**WHAT THE TASK REQUIRES**
Answer these questions from the passage about the skier called Farmer Dave:
1. In what year did the narrator finally see the man mid-farm?
2. On which chair did the narrator and the man ride together?
3. Since what year has the man been an Alta local?

**SOURCE EXCERPT**
From that day on I saw a lot of his enigmatic work in the snow off the back of Supreme, but I saw little of the artist. His tracks were always side by side, every swath in the snow a reflection of the previous one. The tracks were always perfect, flawless; no craters where he lost balance and tipped over and no missed turns. Always off to one side there was a diagonal skin track zig-zagging back up to the top. This I thought, was his signature.
I always seemed to be a day or two behind him and it was not until 1997 I finally saw the man mid-farm. He was far away and looked rather meditative in his Zen-like approach to skiing. I was a little shocked seeing him out there because for so long he was more of a phantom than a real person.
Every so often, while skiing the lifts in-area, a blur of red and blue would stream past in the trees off Wildcat and someone would say, "Look Man, there he is, that's the Farmer."
I never really got a good look at him until we once caught the same Wildcat chair and I said, "You're Farmer Dave aren't you?" He smiled beneath a goggle tanned face and said, "Yes, I am."
He is a quiet and secretive man, an ardent bus rider and an Alta local since 1973. In many ways Van Dame epitomizes the Alta culture of bare bones, no-nonsense skiing. Many who do not know him, and can only speculate, have their own theories about his past and who he is. Some believe he is a burned out university professor who got sick of academia and now just skis all the time. Some maintain he is a reserved and enigmatic hermit who skis 200 days a year. Others say he's just an aging ski bum who comes back year after year, to quietly and methodically farm the snowfields of the Wasatch and ski his favorite runs off the Wildcat lift.

**SUPPLIED DATA**
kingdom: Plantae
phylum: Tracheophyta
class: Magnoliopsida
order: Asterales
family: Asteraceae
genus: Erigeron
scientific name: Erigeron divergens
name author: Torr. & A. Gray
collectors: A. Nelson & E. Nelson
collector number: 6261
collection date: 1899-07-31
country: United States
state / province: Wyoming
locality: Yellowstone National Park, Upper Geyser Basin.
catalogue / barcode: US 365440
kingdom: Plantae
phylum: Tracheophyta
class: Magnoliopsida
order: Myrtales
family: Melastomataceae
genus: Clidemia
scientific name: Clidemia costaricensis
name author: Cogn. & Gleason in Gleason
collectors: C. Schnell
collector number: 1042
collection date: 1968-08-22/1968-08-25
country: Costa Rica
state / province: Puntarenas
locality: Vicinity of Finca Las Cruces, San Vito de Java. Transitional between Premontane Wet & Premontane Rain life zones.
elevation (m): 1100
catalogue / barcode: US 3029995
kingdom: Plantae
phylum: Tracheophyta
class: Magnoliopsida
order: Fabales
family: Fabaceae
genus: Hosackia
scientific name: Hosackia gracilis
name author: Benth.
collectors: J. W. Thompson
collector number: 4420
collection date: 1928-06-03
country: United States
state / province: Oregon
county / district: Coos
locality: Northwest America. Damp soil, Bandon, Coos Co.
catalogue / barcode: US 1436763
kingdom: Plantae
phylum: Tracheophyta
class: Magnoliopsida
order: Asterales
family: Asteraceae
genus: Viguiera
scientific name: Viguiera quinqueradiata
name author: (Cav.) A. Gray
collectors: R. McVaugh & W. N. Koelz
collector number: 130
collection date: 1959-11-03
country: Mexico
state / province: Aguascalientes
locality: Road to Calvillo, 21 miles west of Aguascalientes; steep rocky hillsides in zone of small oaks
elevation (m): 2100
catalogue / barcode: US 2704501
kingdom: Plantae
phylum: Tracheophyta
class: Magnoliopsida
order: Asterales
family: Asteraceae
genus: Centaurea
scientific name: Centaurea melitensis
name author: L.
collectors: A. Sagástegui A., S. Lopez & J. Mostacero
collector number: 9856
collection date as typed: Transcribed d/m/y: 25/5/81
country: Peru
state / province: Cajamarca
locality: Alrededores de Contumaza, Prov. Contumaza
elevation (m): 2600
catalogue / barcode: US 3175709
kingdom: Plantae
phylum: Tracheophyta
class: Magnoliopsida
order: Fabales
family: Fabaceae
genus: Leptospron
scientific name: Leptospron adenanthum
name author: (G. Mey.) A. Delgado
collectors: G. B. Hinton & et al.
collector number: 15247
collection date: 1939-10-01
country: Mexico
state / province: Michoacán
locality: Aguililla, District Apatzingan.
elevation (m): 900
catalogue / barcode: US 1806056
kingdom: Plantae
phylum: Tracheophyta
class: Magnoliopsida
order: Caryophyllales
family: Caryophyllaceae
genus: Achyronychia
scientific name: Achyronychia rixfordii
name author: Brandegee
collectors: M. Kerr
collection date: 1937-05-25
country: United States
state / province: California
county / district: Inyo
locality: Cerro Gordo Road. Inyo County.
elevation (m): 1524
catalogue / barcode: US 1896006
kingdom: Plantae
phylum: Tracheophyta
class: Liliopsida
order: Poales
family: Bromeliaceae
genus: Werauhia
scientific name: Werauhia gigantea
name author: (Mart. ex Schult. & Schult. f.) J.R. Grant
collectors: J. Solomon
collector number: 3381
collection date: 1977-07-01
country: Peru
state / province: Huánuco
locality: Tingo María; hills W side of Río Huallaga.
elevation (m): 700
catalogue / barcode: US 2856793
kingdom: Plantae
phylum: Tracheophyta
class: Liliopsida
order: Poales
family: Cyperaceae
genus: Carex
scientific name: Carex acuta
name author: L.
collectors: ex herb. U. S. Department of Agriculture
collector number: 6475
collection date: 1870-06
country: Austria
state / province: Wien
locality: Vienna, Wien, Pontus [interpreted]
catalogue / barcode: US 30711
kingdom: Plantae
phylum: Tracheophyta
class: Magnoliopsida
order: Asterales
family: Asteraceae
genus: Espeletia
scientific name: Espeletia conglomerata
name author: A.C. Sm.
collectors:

**FULL OUTPUT**
1. 1997
2. The Wildcat chair
3. 1973